__What the task requires__
Can you give every line of text in the data below as a numbered list, skipping any blank lines and leaving the pictures out?

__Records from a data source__
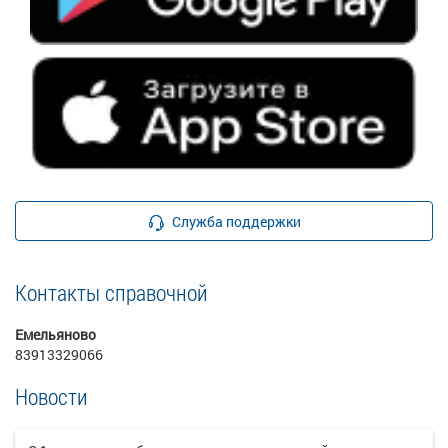
Служба поддержки
Контакты справочной
Емельяново
83913329066
Новости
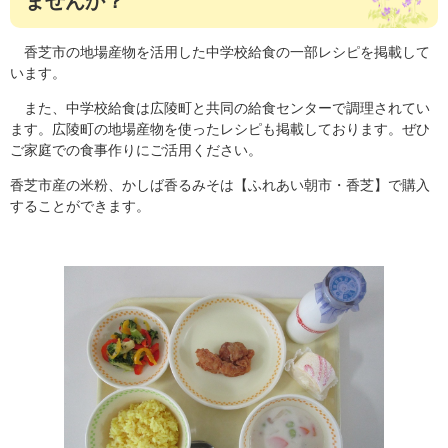
ませんか？
香芝市の地場産物を活用した中学校給食の一部レシピを掲載して
います。
また、中学校給食は広陵町と共同の給食センターで調理されてい
ます。広陵町の地場産物を使ったレシピも掲載しております。ぜひ
ご家庭での食事作りにご活用ください。
香芝市産の米粉、かしば香るみそは【ふれあい朝市・香芝】で購入
することができます。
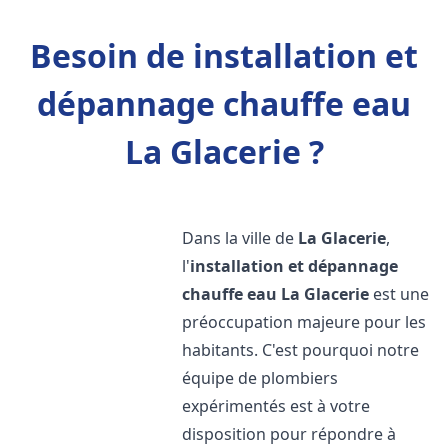
Besoin de installation et
dépannage chauffe eau
La Glacerie ?
Dans la ville de
La Glacerie
,
l'
installation et dépannage
chauffe eau
La Glacerie
est une
préoccupation majeure pour les
habitants. C'est pourquoi notre
équipe de plombiers
expérimentés est à votre
disposition pour répondre à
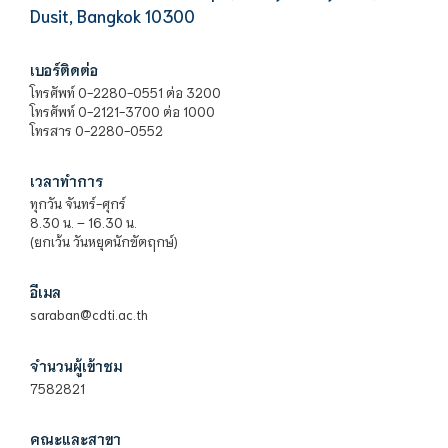
Dusit, Bangkok 10300
เบอร์ติดต่อ
โทรศัพท์ 0-2280-0551 ต่อ 3200
โทรศัพท์ 0-2121-3700 ต่อ 1000
โทรสาร 0-2280-0552
เวลาทำการ
ทุกวัน จันทร์-ศุกร์
8.30 น. – 16.30 น.
(ยกเว้น วันหยุดนักขัตฤกษ์)
อีเมล
saraban@cdti.ac.th
จำนวนผู้เข้าชม
7582821
คณะและสาขา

__Written solution__
1. Служба поддержки
2. Контакты справочной
3. Емельяново
4. 83913329066
5. Новости
6. ませんか？
7. 香芝市の地場産物を活用した中学校給食の一部レシピを掲載して
8. います。
9. また、中学校給食は広陵町と共同の給食センターで調理されてい
10. ます。広陵町の地場産物を使ったレシピも掲載しております。ぜひ
11. ご家庭での食事作りにご活用ください。
12. 香芝市産の米粉、かしば香るみそは【ふれあい朝市・香芝】で購入
13. することができます。
14. Besoin de installation et
15. dépannage chauffe eau
16. La Glacerie ?
17. Dans la ville de
18. La Glacerie
19. ,
20. l'
21. installation et dépannage
22. chauffe eau
23. La Glacerie
24. est une
25. préoccupation majeure pour les
26. habitants. C'est pourquoi notre
27. équipe de plombiers
28. expérimentés est à votre
29. disposition pour répondre à
30. Dusit, Bangkok 10300
31. เบอร์ติดต่อ
32. โทรศัพท์ 0-2280-0551 ต่อ 3200
33. โทรศัพท์ 0-2121-3700 ต่อ 1000
34. โทรสาร 0-2280-0552
35. เวลาทำการ
36. ทุกวัน จันทร์-ศุกร์
37. 8.30 น. – 16.30 น.
38. (ยกเว้น วันหยุดนักขัตฤกษ์)
39. อีเมล
40. saraban@cdti.ac.th
41. จำนวนผู้เข้าชม
42. 7582821
43. คณะและสาขา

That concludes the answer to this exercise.